BEGIN Extracted entries

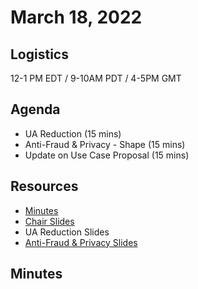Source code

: # March 18, 2022

## Logistics

12-1 PM EDT / 9-10AM PDT / 4-5PM GMT

## Agenda

* UA Reduction (15 mins)
* Anti-Fraud & Privacy - Shape (15 mins)
* Update on Use Case Proposal (15 mins)

## Resources

* [Minutes](https://docs.google.com/document/d/19uIU8zv4dfl8RhFC_9dfTvDb4hH7mht4Bx1wxs1WJKY/edit)
* [Chair Slides](https://docs.google.com/presentation/d/1iHsCtt3gp2OeTfDkqBfy4Ou6viwVSC3EBi1maAtTQSs/view)
* UA Reduction Slides
* [Anti-Fraud & Privacy Slides](https://docs.google.com/presentation/d/1Yfmx6u7pa4b8X_iQHE2WNuqEZySLZKKSsrI2rzUp6Go/view)

## Minutes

END Extracted entries

• **Directive**: The lines to return are those in the entries above that include "mins".

• **Answer for this exercise**:
* UA Reduction (15 mins)
* Anti-Fraud & Privacy - Shape (15 mins)
* Update on Use Case Proposal (15 mins)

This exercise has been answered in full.